Он не смог исполнить свою клятву, потому что ушел на фронт. Но через несколько месяцев он вернулся, сияющий и храбрый, с платком на шее и с блеском в глазах, во главе взвода анархистов, и явился на фабрику, и объявил моему приемному отцу, что с этого момента фабрика принадлежит народу, который предлагает ему самому занять место за ткацким станком. Твой дед чуть не умер от ярости. Скорее всего, именно поэтому последовавшая за этим смерть его близких причинила ему меньше боли, чем его жене. Потому что, видя, что дело плохо, он отослал свою мать, твою прабабушку Пилар, и свою дочь, Эльвиру, подальше от Фейшеса и всего этого безобразия. Он послал свою мать и свою дочь на смерть, словно ему хотелось, чтобы они поскорее встретились с Элионор, его бедной доченькой, умершей от лихорадки уже за тысячу лет до того. Бедная мама Амелия не смогла перенести этого удара и всю оставшуюся жизнь жила с разбитым сердцем. Как-то раз, много лет назад, она сказала мне, что самое страшное в смерти ее дочурки Эли от лихорадки, на пороге века, было то, что проходили годы и, вопреки усилиям ее железной воли, страдание покрывалось налетом меланхолии, все новыми и новыми его слоями, и мало-помалу, смирившись с потерей, она так отдалилась от маленькой Эли, что о ней уже не плакала и понимала, что теперь, когда она даже не скорбит о дочери, ее смерть стала более полной; и ее материнскому сердцу это казалось ужасно несправедливым. Она никогда не рассказывала об этом папе Тону, чтобы ему не было так же больно, как и ей, а еще потому, что он уже давно нашел себе пристанище на фабрике и его печаль рассеивалась и растворялась в многометровом потоке хлопчатобумажной ткани. Отец обвинил в этих новых смертях анархистов и моего Микеля, а не бомбардировщики Франко. В то время он еще не знал, что командиром анархистов был тот самый мужчина, которого он вспугнул во тьме в зарослях каштанов, свидетелей нашей любви. А историей движет дружба и вражда отдельных людей.
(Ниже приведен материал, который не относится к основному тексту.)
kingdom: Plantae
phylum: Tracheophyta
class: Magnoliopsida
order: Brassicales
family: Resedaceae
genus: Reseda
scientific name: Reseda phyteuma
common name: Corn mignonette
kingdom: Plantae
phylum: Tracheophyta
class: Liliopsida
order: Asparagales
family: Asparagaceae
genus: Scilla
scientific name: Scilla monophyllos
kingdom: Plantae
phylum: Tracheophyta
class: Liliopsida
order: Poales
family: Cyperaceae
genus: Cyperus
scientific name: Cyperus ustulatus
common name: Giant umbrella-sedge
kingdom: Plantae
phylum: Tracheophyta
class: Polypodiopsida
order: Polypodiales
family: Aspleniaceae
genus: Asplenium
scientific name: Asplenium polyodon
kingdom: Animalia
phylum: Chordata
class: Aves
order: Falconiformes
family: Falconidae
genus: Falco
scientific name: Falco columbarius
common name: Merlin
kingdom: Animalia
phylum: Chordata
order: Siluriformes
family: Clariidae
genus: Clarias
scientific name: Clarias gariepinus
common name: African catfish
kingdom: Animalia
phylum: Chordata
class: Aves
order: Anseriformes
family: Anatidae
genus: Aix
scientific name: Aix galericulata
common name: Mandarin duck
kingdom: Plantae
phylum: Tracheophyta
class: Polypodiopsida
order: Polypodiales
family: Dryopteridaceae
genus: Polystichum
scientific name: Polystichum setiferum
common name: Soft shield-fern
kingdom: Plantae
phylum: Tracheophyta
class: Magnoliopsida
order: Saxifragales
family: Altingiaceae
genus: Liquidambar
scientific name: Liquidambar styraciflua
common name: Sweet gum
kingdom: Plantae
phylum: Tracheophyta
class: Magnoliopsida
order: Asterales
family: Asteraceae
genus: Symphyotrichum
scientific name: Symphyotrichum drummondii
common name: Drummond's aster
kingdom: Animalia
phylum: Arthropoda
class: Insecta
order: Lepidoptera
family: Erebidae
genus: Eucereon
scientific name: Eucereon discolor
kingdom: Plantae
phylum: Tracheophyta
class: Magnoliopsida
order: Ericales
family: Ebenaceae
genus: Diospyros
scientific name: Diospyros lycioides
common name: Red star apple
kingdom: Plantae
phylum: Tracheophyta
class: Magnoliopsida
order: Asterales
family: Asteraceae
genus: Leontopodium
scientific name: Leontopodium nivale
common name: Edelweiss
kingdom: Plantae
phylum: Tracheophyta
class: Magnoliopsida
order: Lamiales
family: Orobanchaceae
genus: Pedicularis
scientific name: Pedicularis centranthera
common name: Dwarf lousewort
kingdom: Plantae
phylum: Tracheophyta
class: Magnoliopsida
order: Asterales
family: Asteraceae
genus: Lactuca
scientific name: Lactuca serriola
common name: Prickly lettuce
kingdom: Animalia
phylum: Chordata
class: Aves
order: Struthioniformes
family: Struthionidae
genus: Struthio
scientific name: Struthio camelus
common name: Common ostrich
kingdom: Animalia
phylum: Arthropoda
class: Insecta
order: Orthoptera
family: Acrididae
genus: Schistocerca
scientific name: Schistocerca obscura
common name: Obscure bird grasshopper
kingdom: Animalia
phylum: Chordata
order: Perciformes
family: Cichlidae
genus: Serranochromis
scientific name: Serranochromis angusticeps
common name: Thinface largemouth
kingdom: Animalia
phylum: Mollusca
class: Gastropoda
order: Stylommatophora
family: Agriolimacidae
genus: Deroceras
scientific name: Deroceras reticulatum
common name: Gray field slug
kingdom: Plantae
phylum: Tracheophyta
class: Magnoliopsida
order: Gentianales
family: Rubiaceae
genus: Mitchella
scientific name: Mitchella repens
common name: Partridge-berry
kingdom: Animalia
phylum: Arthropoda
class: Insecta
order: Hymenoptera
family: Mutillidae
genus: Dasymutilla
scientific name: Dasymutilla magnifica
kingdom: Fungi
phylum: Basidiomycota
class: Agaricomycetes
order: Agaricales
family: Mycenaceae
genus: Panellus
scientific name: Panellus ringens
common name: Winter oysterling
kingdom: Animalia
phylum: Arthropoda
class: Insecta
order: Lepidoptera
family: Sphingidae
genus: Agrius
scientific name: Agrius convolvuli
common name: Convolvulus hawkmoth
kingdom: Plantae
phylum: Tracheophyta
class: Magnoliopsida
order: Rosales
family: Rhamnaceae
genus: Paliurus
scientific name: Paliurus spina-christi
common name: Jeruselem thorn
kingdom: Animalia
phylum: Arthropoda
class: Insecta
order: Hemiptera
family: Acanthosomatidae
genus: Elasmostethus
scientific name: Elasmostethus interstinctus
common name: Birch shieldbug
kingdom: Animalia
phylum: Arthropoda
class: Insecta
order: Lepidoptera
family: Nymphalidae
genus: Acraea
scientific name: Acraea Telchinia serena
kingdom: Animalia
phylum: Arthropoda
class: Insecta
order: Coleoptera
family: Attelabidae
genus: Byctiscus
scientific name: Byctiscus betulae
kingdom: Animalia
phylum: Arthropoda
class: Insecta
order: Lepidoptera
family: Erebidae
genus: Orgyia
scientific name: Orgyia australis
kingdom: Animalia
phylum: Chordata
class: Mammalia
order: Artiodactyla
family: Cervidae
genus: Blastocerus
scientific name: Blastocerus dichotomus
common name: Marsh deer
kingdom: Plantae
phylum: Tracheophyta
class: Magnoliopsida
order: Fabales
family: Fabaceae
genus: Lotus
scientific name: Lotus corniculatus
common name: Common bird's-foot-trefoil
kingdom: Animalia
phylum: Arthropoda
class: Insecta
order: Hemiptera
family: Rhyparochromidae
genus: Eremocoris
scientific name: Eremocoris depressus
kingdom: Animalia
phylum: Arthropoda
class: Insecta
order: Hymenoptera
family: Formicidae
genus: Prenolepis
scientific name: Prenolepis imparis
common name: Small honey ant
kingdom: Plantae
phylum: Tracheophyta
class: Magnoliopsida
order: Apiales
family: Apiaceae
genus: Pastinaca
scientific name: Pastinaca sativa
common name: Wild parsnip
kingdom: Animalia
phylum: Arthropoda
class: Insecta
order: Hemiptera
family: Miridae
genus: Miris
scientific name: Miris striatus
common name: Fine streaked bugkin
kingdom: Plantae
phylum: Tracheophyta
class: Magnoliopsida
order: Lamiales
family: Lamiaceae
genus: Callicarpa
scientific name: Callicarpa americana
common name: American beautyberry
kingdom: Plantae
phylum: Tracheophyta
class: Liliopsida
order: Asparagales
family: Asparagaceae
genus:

– Я с этим не согласен, дядя.
– Потому что ты марксист.
– Я уже и сам не знаю, кто я.
– Ты никогда не перестанешь смотреть на мир как марксист. – И он вернулся к своему рассказу. – Мой Микель тоже был с этим не согласен, хоть он и был анархистом. Он говорил, что это реакционный взгляд на историю. Хотя откуда ему было знать, он и был-то всего лишь ткачом второго разряда.
Когда нам позвонили из мэрии города Гранольерс и попросили к телефону кого-нибудь из родственников погибших при бомбежке женщин, сердце у меня заболело сильнее всех, несмотря на рыдания мамы Амелии и ее непереносимую боль и на сгусток молчания папаши Тона, который, наверное, тоже вспоминал далекую смерть другой своей дочурки, соединенную теперь со смертью его любимицы Эльвиры, которая как раз собиралась замуж за паренька из семьи Аруми…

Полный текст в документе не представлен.